The logic here is very interesting and it is all implicit. "If I don't have face detection THEN I will take worse pictures AND leave myself open to embarrassing mistakes THUS create an awkward or even insulting situation with people who I am trying to impress or with whom I am on shaky relations."
I think of advertising as a sort of spam -- much of the communication is about irrelevant noise. The game is to take your natural human inclinations and find a way to tie them to this particular product.
I think it is very much worth considering whether all this noise is (a) healthy, (b) worthwhile, (c) in the service of something greater and useful; (d) harmful in itself; etc. Obviously cutting off all advertising would be very extreme, but would a world with 50% less advertising be a less good world? What about some sort of "cap and trade" on advertising?
Another interesting question is "what is the logical conclusion of this 'arms race'?" Will consumers ultimately become so sophisticated that there will be no more advertising tricks that work? Will some tricks always have some effectiveness?
Also, is consumer sophistication useful for anything else besides resistance to advertising? (the only thing that occurs to me is a potential resistance to totalitarianism)
Posted by: mk at Apr 29, 2009 2:27:55 PM
Mike Caton: Young people might not be so obsessed with cars, video games and clothes then - in particular, young men, because with the quality of the car & clothes signal degraded by the presence of the (more meaningful) credit rating and savings rate signallers.
Heh -- I fear that a healthy bank-balance combined with a demonstrated frugality and un-willingness to spend liberally in order to please and impress females may...sad to say...not be what all young women are seeking.
mk: Another interesting question is "what is the logical conclusion of this 'arms race'?" Will consumers ultimately become so sophisticated that there will be no more advertising tricks that work? Will some tricks always have some effectiveness?
I find it really odd that people continue to assume that advertising is becoming more and more effective over time when the evidence runs in the opposite direction.
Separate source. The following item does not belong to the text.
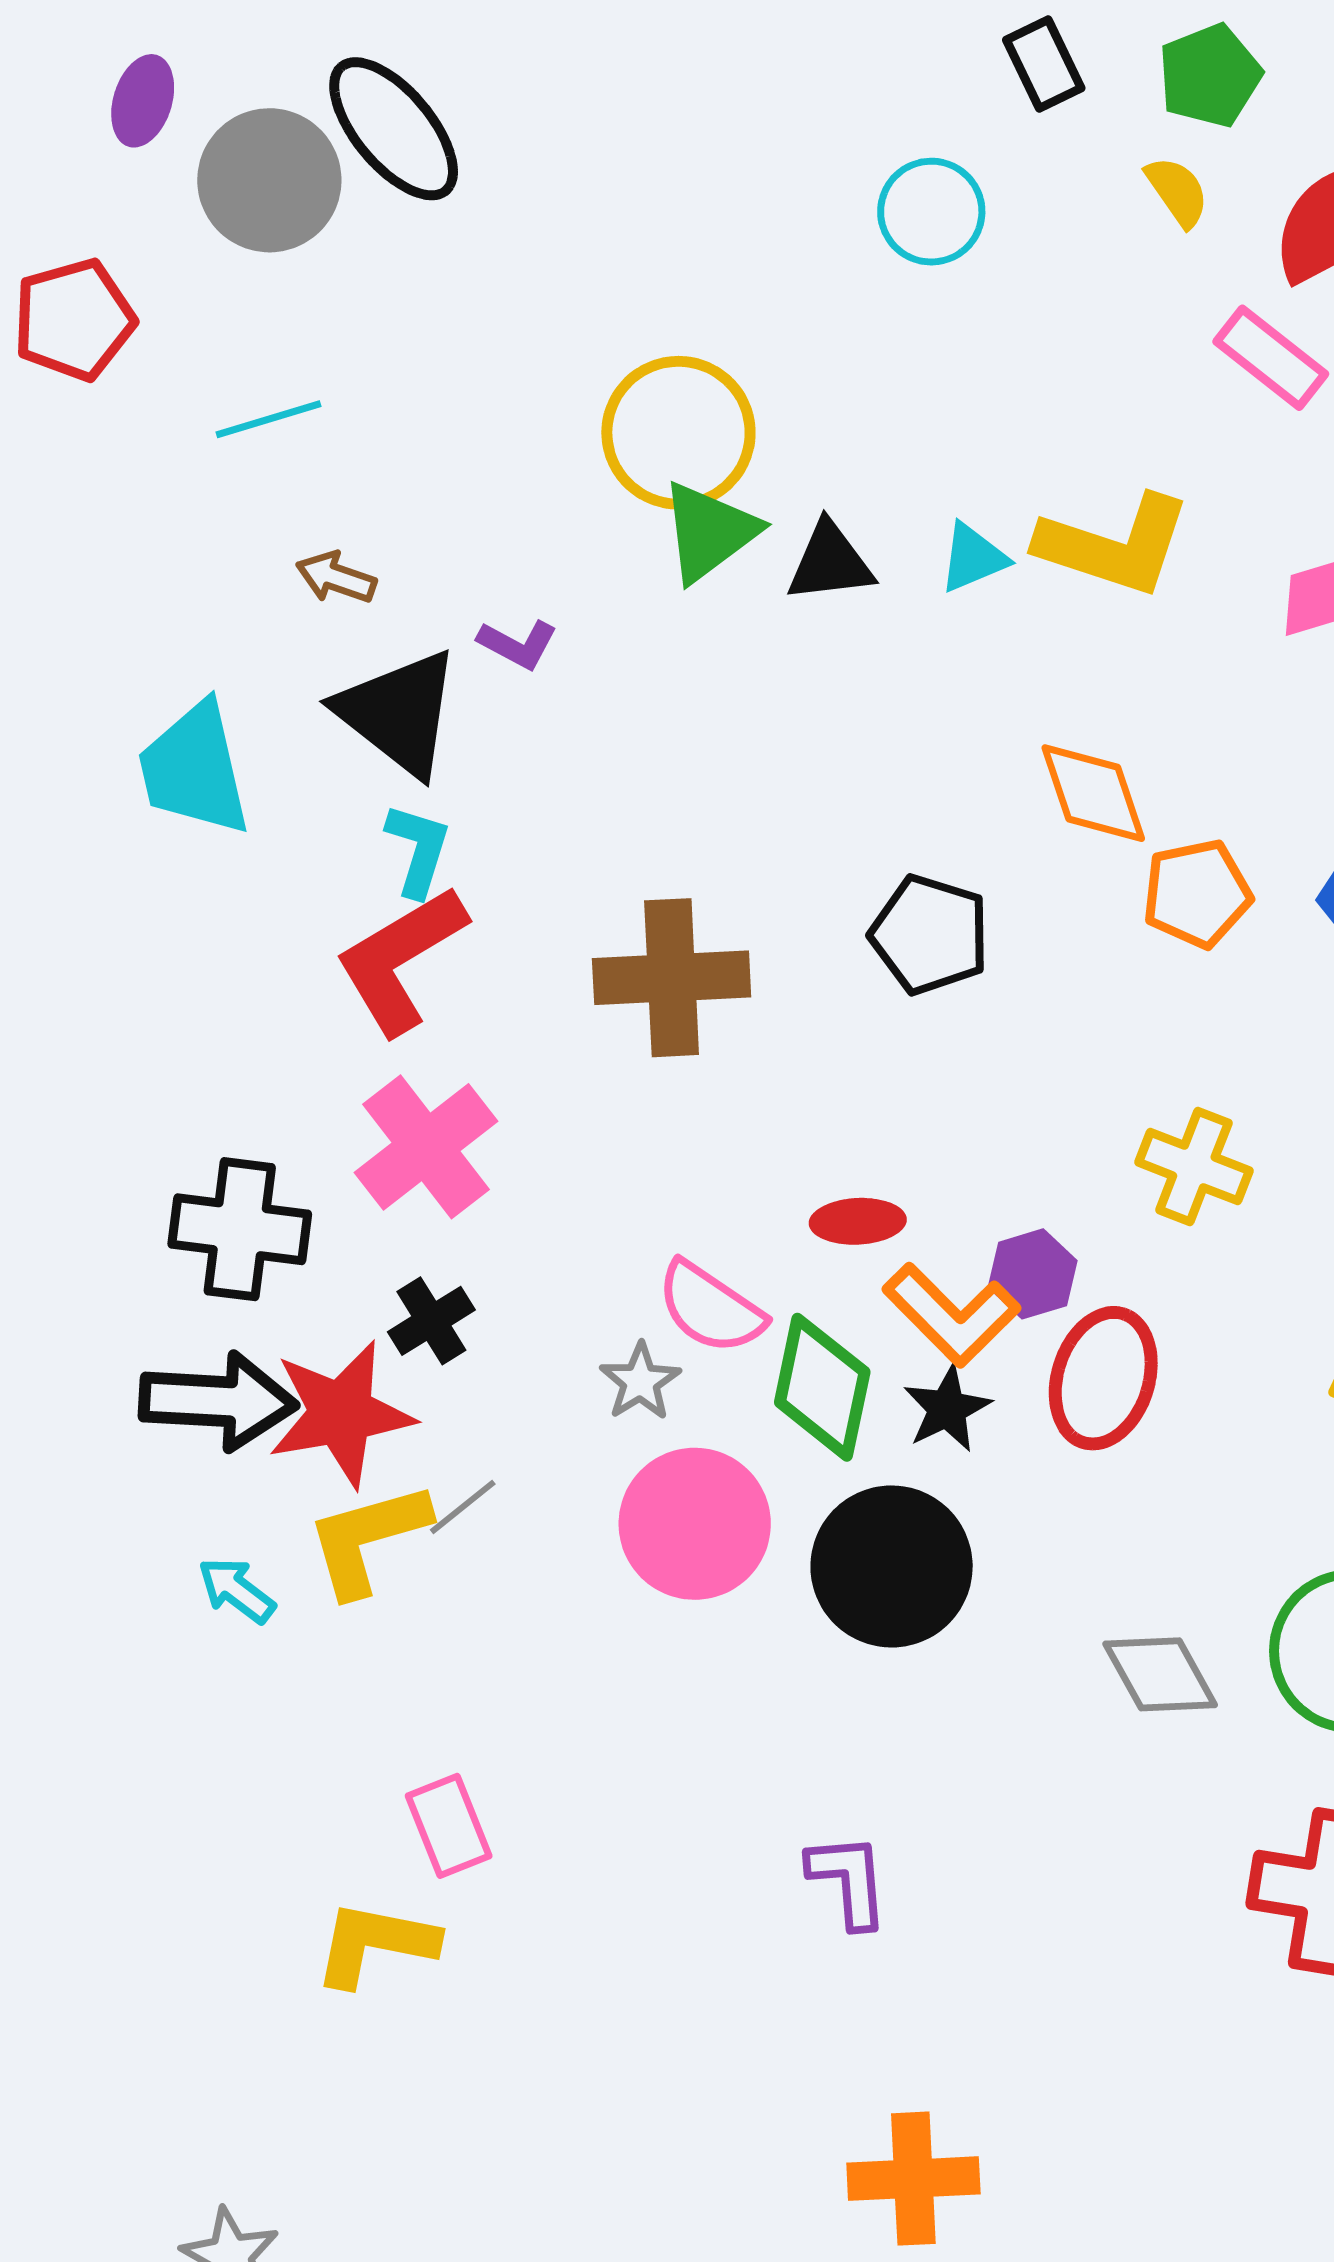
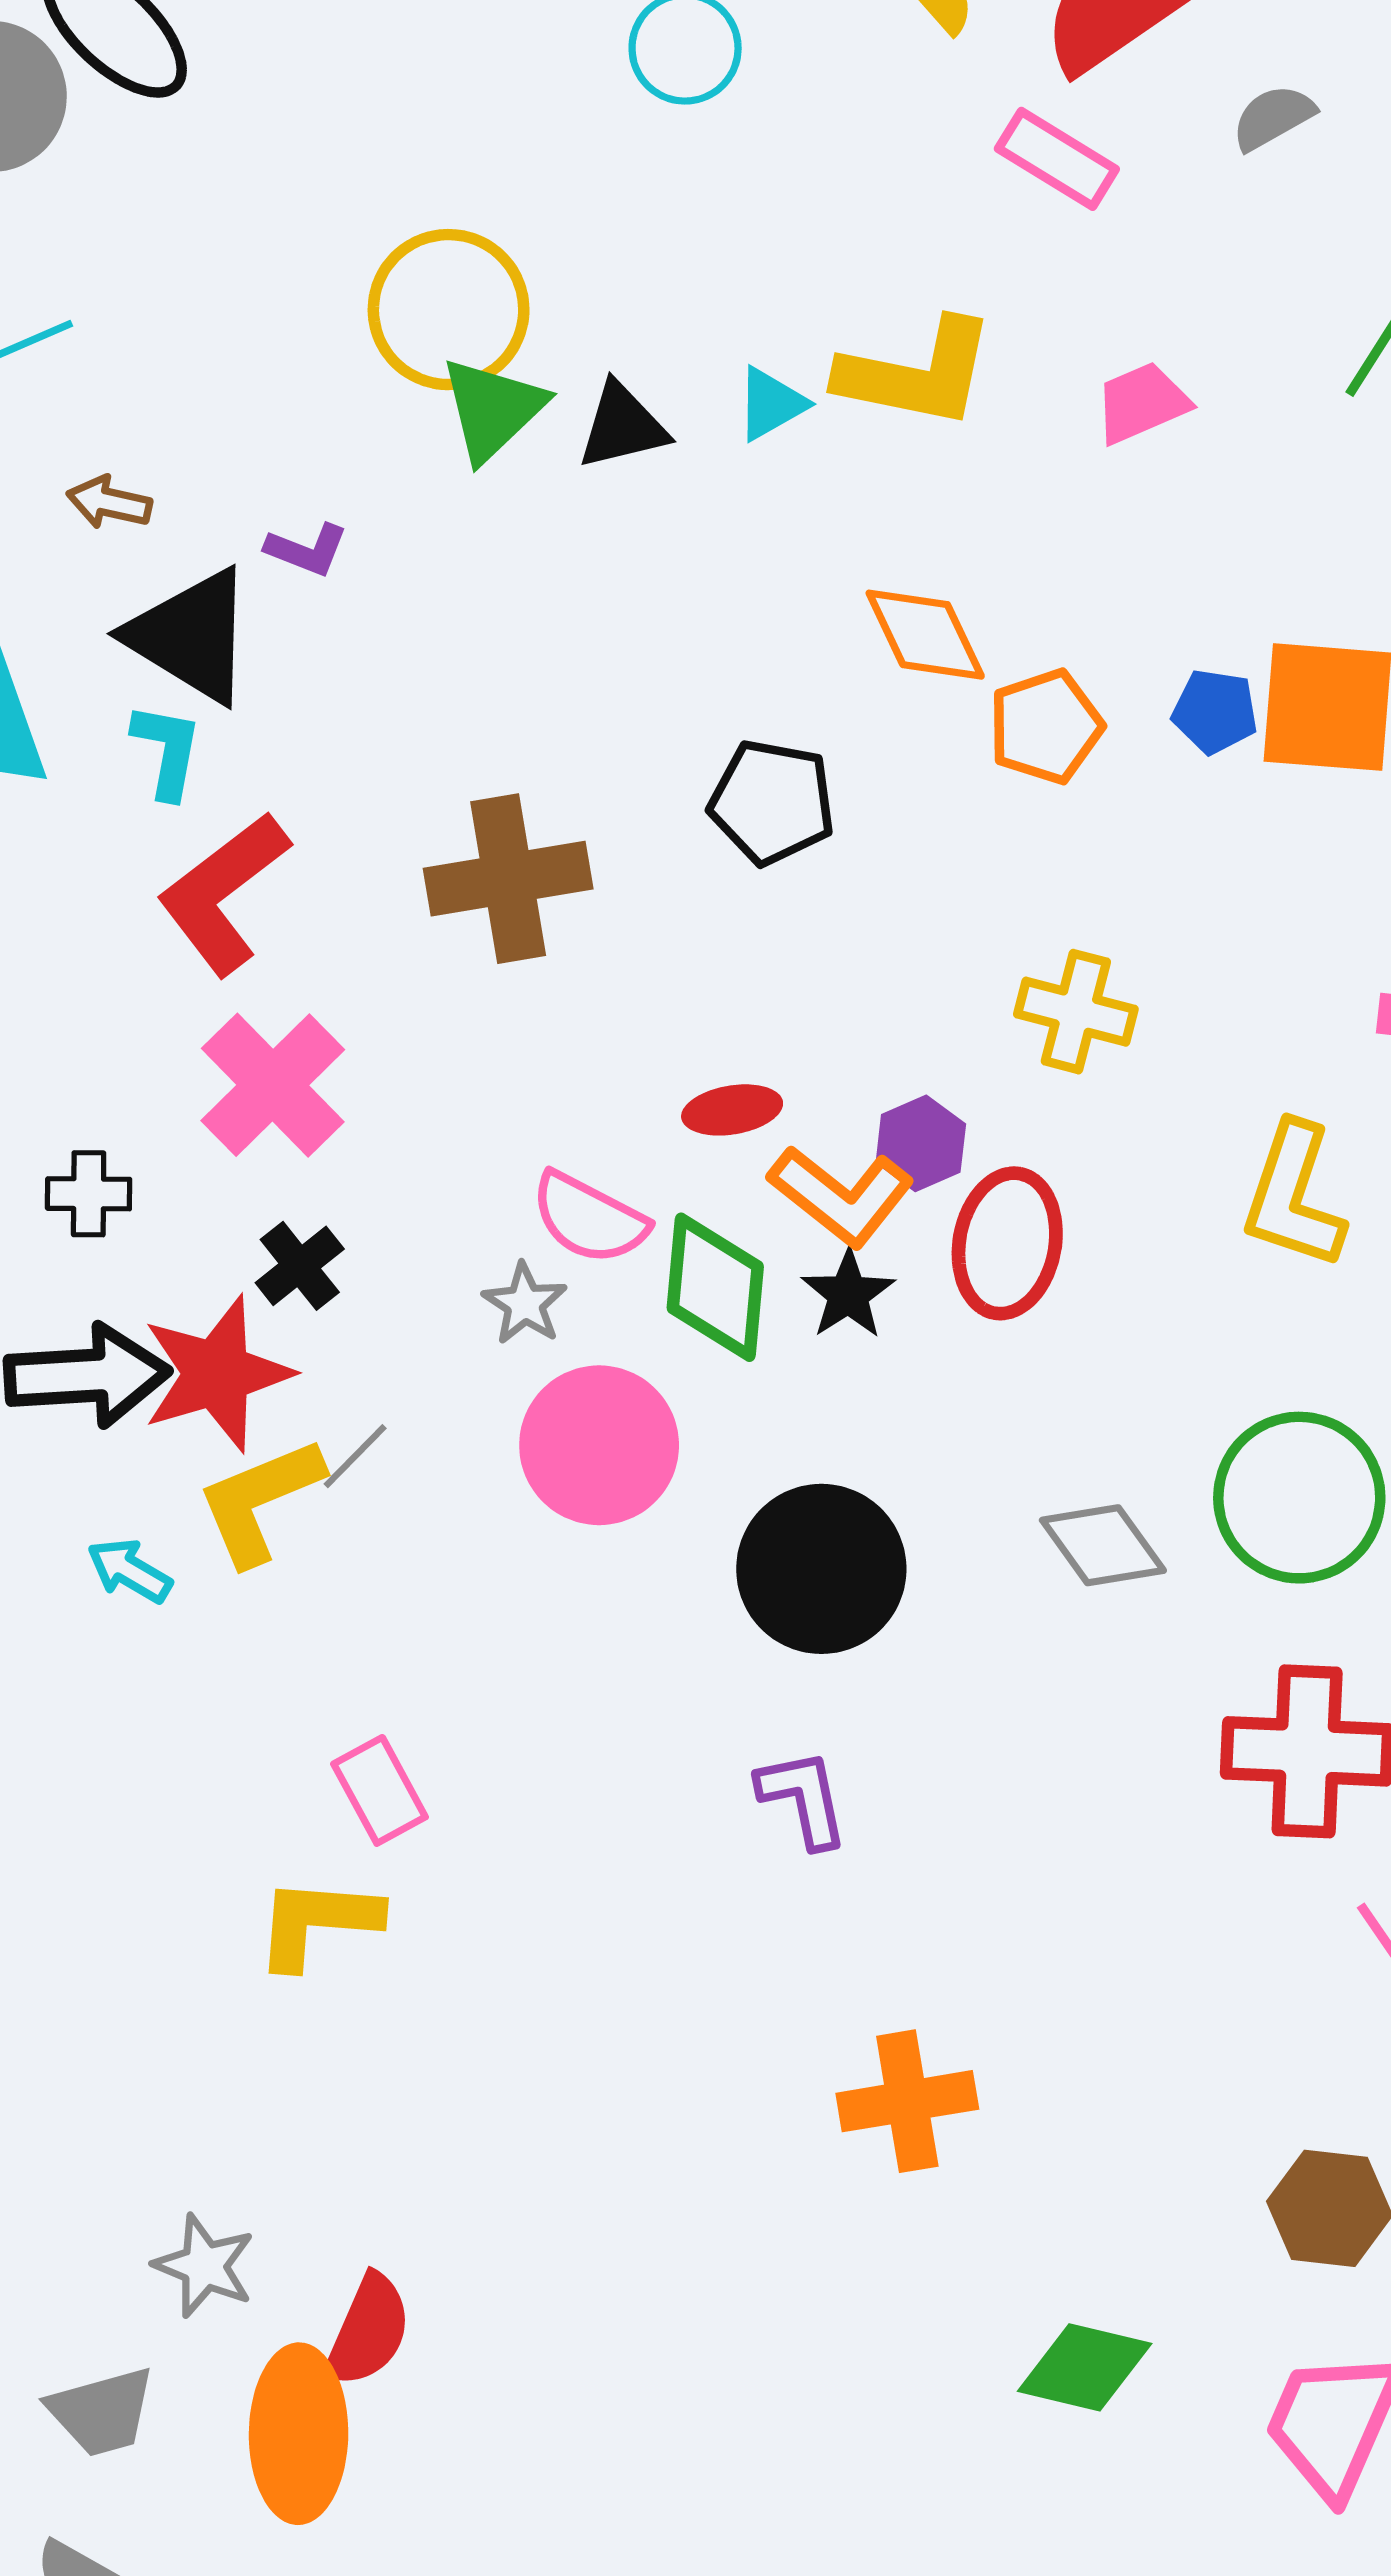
cyan L-shape: (418, 850) -> (167, 751), moved
black cross: (240, 1229) -> (89, 1194), size x0.6
black circle: (892, 1566) -> (821, 1569), moved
The advertising business is in steep decline. Print publications that have long been advertising's bread and butter are dying (and web advertising is not nearly as lucrative). Advertising-supported network TV has lost millions of viewers to cable channels, to DVDs, to streaming video. Big budget advertising did not prevent the rise of micro-breweries or the collapses of GM and Chrysler. Advertising is not now preventing The Paradox of Thrift. The evidence seems to indicate that most people are quite able to resist the siren songs of advertisers.